Le phénomène est d’autant plus inquiétant qu’il reste largement invisible. Les cas d’enfants victimes de traite sont difficiles à quantifier, car le problème est profondément enfoui, dissimulé, silencieux. L’absence de données fiables rend l’action encore plus complexe.
Pourtant, l’article 35 de la Convention des Nations Unies relative aux droits de l’enfant (1989) engage clairement les États à empêcher l’enlèvement, la vente ou la traite d’enfants sous toutes leurs formes. « Au Bureau de l’Ombudsperson for Children, nous sommes pleinement mobilisés. Avec le soutien de l’Ombudsperson elle-même, nous souhaitons renforcer nos efforts de sensibilisation, fournir davantage de ressources éducatives et travailler en étroite collaboration avec les acteurs sociaux pour prévenir ces violations. »

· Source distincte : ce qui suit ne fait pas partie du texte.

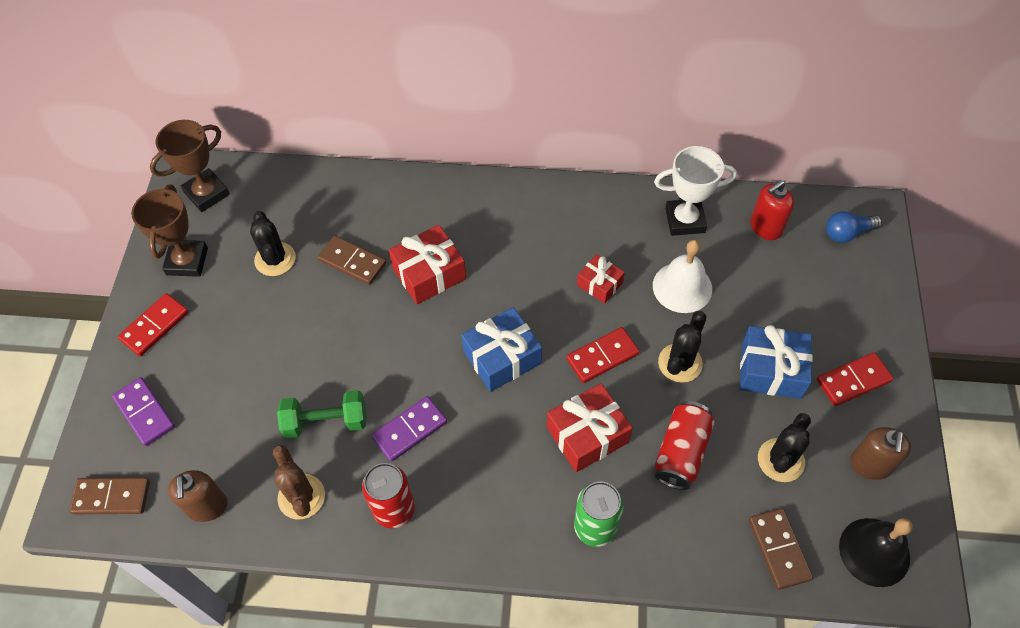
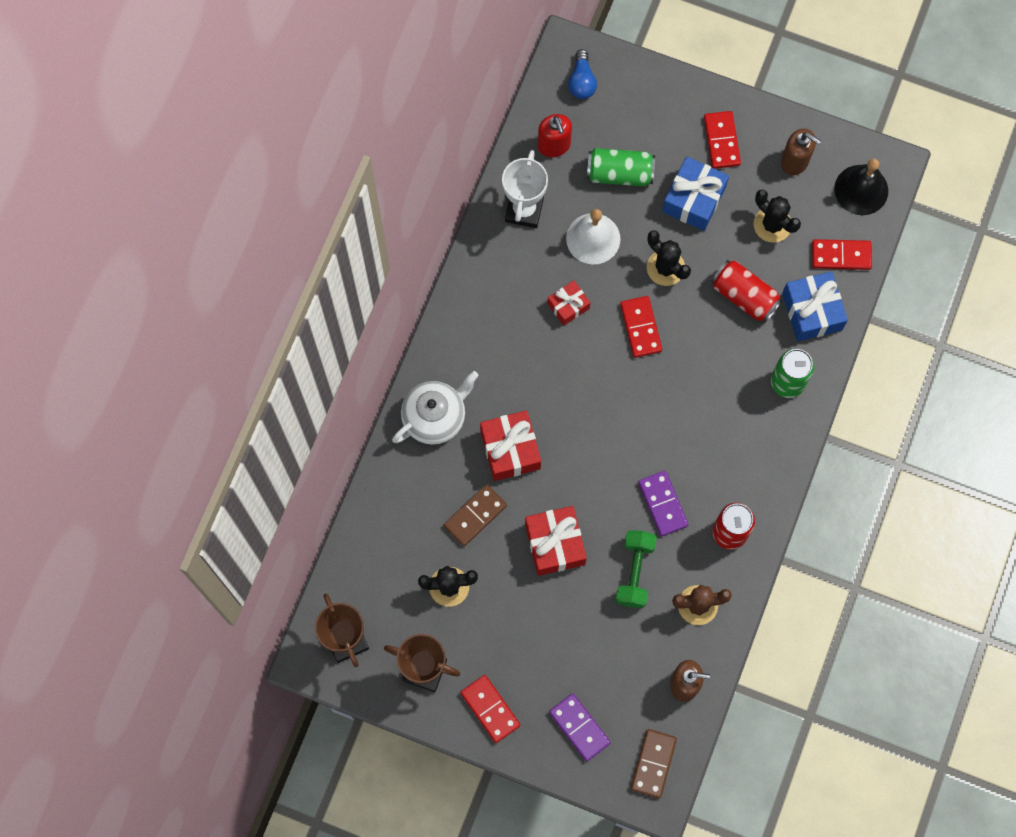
camera: 75 degrees left, 15 degrees up
purple domino [112,377,175,446] -> purple domino turned 75 degrees clockwise [549,693,611,761]
blue gift [461,307,542,392] -> blue gift moved to [782,271,848,342]
red gift [547,383,633,472] -> red gift moved to [525,506,587,576]
brown domino [749,508,813,590] -> red domino [812,239,872,270]
none -> white teapot [392,371,479,445]
none -> green can [587,148,655,186]

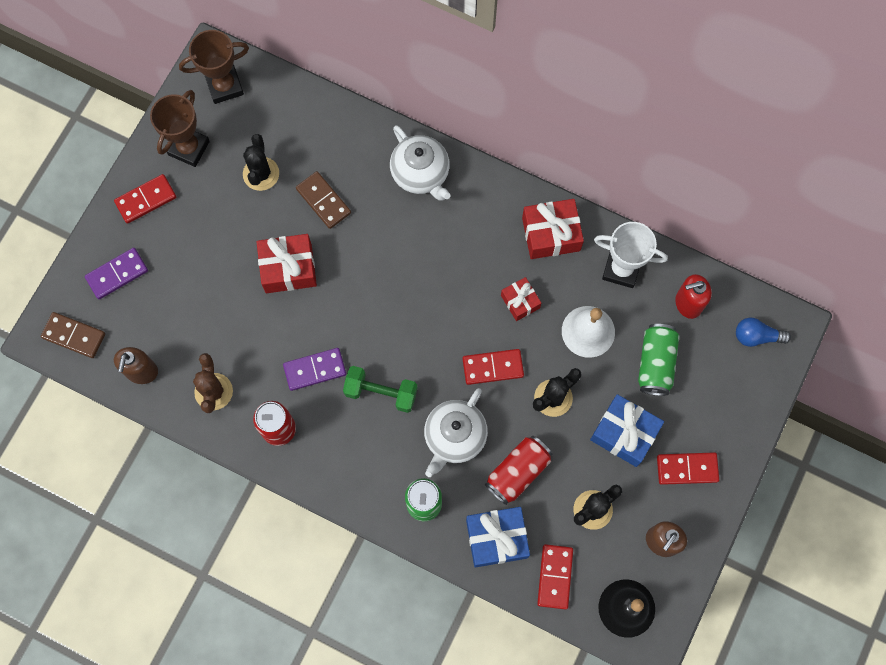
camera: 95 degrees right, 0 degrees up
red gift [480,410,541,481] -> red gift moved to [522,199,584,259]
green dumbbell [615,530,657,608] -> green dumbbell moved to [343,366,418,413]
none -> white teapot [424,388,488,477]

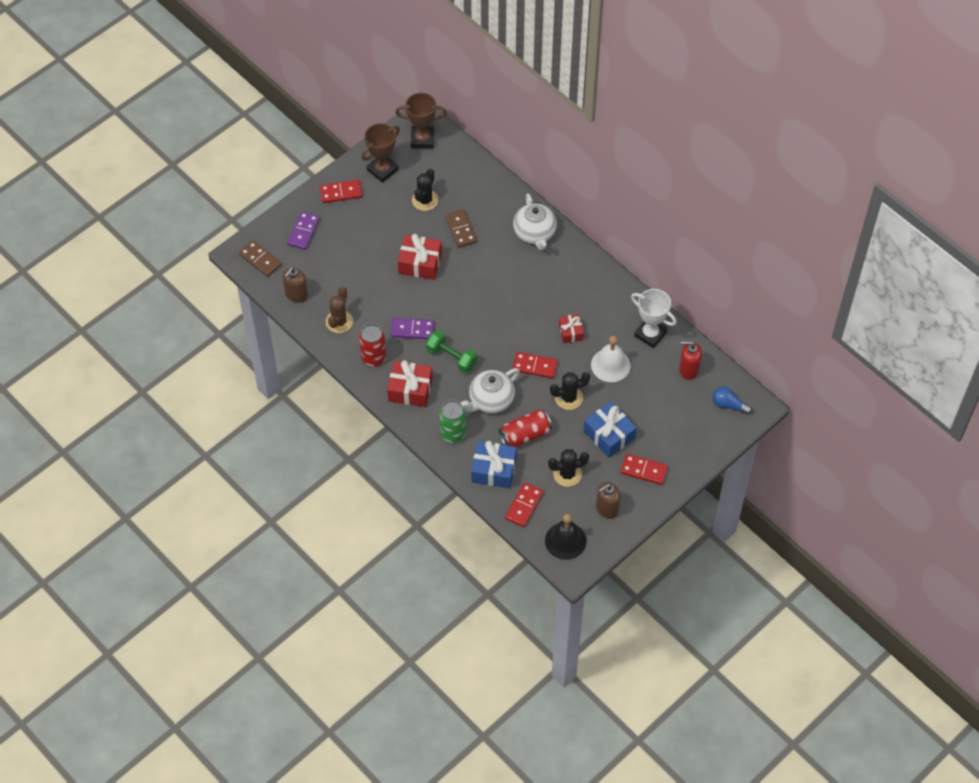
camera: 20 degrees right, 15 degrees down
purple domino [85,248,148,299] -> purple domino turned 60 degrees counterclockwise [287,211,320,250]
red gift [522,199,584,259] -> red gift moved to [387,360,433,407]
green can [638,324,679,396] -> none

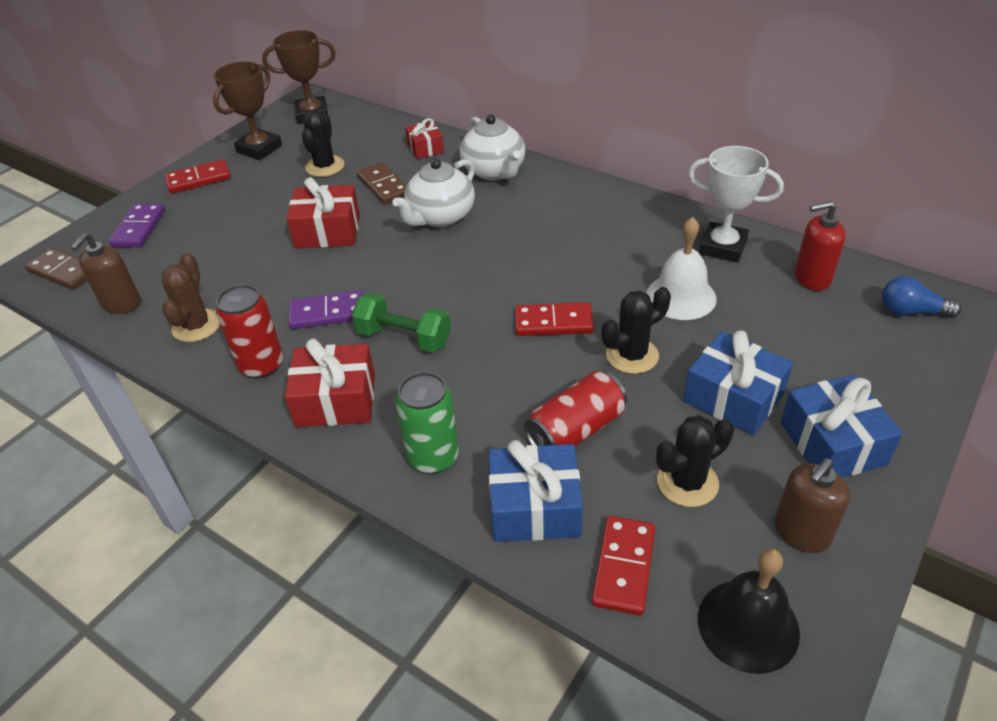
camera: 10 degrees left, 15 degrees down
white teapot [461,368,520,413] -> white teapot moved to [393,159,475,227]
red gift [559,314,584,343] -> red gift moved to [405,118,444,159]
red domino [620,454,668,485] -> blue gift [781,375,903,477]

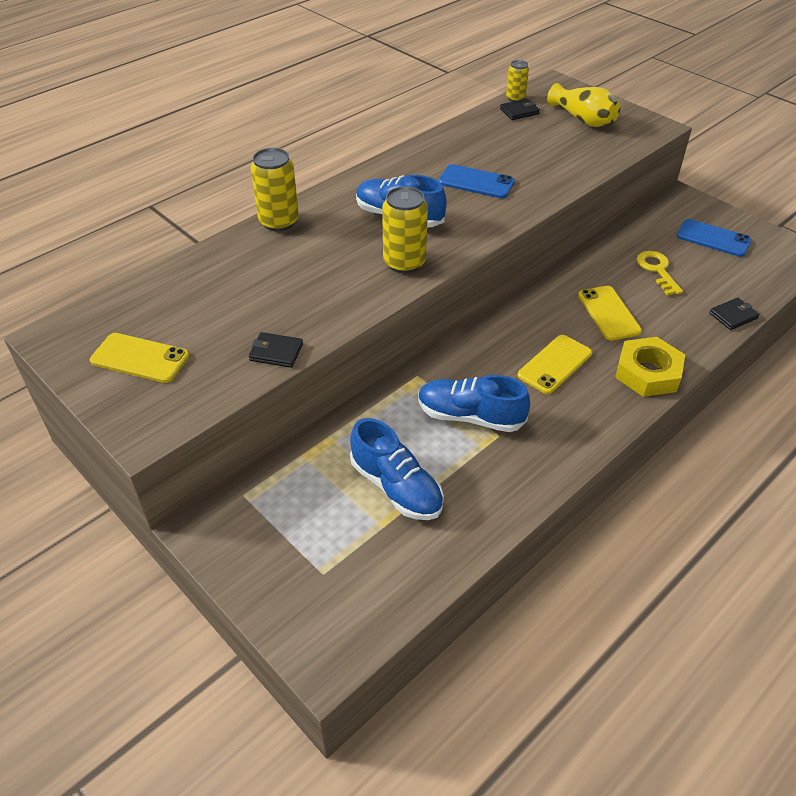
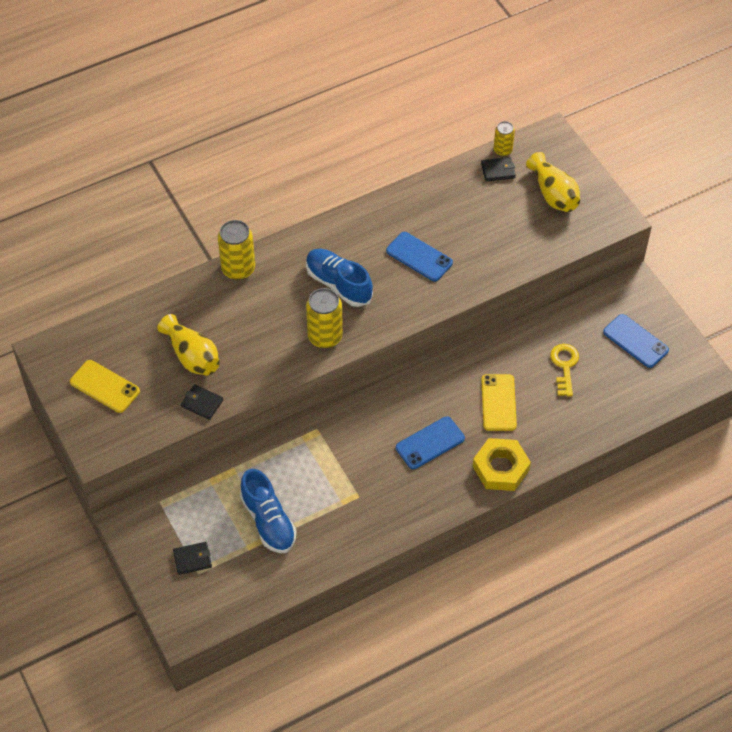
camera: 15 degrees right, 10 degrees up
blue shoe [418,375,530,432] -> none
yellow phone [518,335,592,394] -> blue phone [396,416,465,469]
black wallet [709,298,760,330] -> black wallet moved to [173,542,212,575]
none -> yellow vase [157,314,220,376]

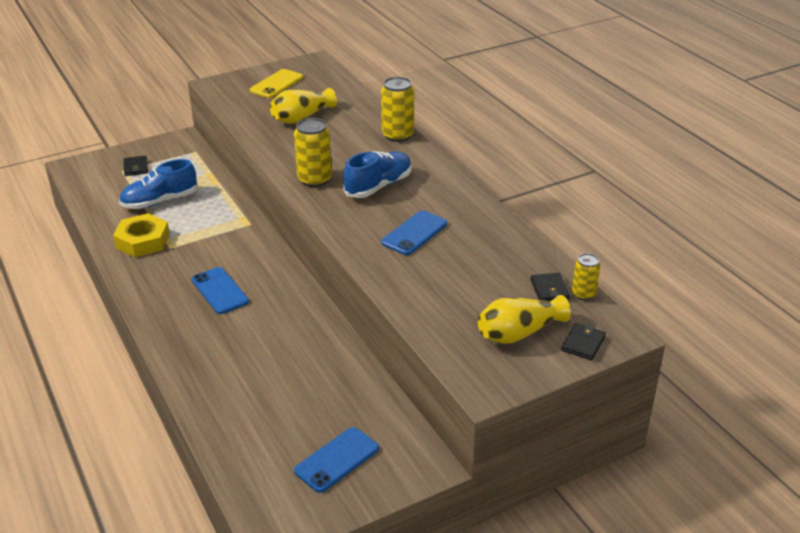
camera: 90 degrees right, 20 degrees down
black wallet [181,384,223,420] -> black wallet moved to [561,323,606,360]
yellow nut [473,438,531,491] -> yellow nut moved to [113,213,170,257]
yellow phone [481,374,517,431] -> none
yellow key [550,344,579,396] -> none

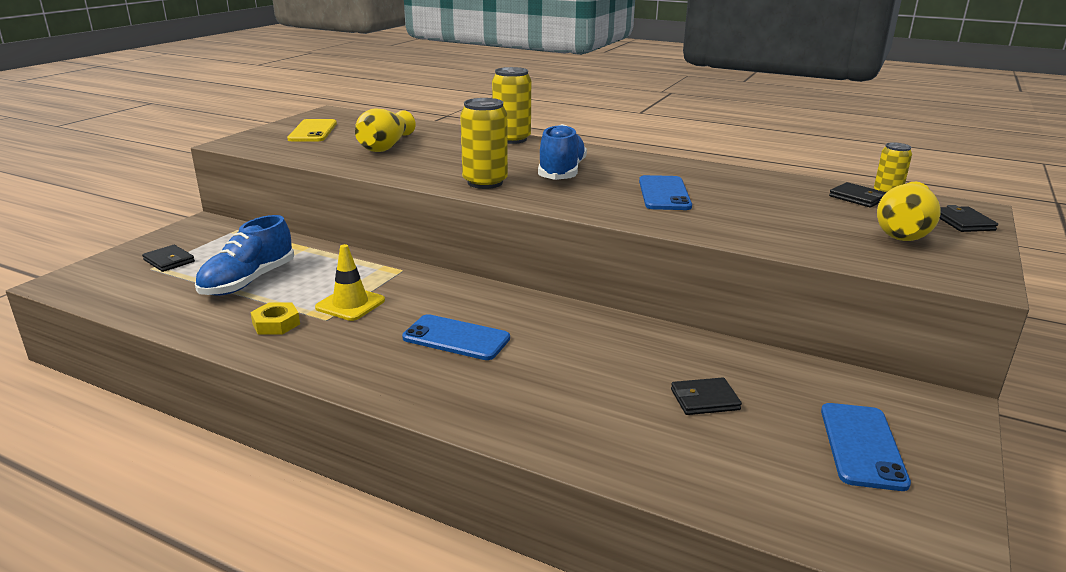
camera: 35 degrees left, 10 degrees down
yellow nut [113,213,170,257] -> yellow nut [250,302,300,335], size x0.57
none -> yellow traffic cone [315,244,385,321]
none -> black wallet [671,377,742,415]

Une convention pour renforcer la coopération régionale
Dans le cadre d’une mission régionale menée du 28 juillet au 2 août 2025, une convention de collaboration a été signée entre l’État malgache, l’association DIS-MOI Océan Indien, Passerelle, et Univers’Elles, afin de renforcer la lutte contre la traite des êtres humains dans la région. « Nous voulons prolonger le travail que nous avons commencé à Maurice pour protéger les victimes malgaches exploitées sur notre territoire, mais aussi construire des ponts de coopération durables avec les autorités malgaches », explique Lindley Couronne, fondateur et directeur général de DIS-MOI.
La mission s’est articulée autour de rencontres stratégiques avec des instances clés : le Bureau national de lutte contre la traite, la Commission Nationale Indépendante des Droits de l’Homme, la Police de l’immigration, ainsi que des acteurs de la société civile. Elle s’est conclue par une conférence à Antananarivo le 30 juillet, Journée internationale de lutte contre la traite.
« La traite des êtres humains ne connaît pas de frontières. Elle prospère dans l’ombre. À Maurice, les signaux d’alerte sont de plus en plus forts. Ce n’est pas un problème migratoire. C’est une question de dignité humaine », souligne Lindley Couronne.
Ce partenariat inédit s’inscrit dans une démarche concrète et interinstitutionnelle, déjà amorcée à Maurice avec des campagnes de sensibilisation dans les postes de police et des ateliers sur les bonnes pratiques. Il marque une étape essentielle vers une réponse régionale plus coordonnée, humaine et durable.
Univers’Elles : un refuge, un tremplin, une renaissance
« Reprendre confiance en soi après avoir été piétinée, exploitée, réduite au silence… ce n’est pas facile. Mais avec un toit, de la sécurité, de l’écoute et la main qu’on leur tend, ces femmes arrivent à refaire surface. Elles deviennent plus fortes, plus confiantes. Elles retrouvent leur dignité », affirme Ulan Urdol, directeur de Univers’Elles. Plus qu’un refuge, c’est un tremplin : un lieu où l’on soigne les blessures visibles et invisibles, en attendant les procédures judiciaires.
Les femmes y bénéficient d’un accompagnement global : hébergement sécurisé, soins médicaux et psychologiques, soutien juridique, mais aussi formations et ateliers de réinsertion. Certaines y apprennent un métier, suivent des cours et, une fois rentrées chez elles, disposent des outils nécessaires pour rompre définitivement avec la misère.
« C’est ça, notre mission : aider à se relever, à reconstruire, à reprendre le contrôle. Rien n’est perdu, tant qu’il y a une main tendue », conclut Ulan Urdol.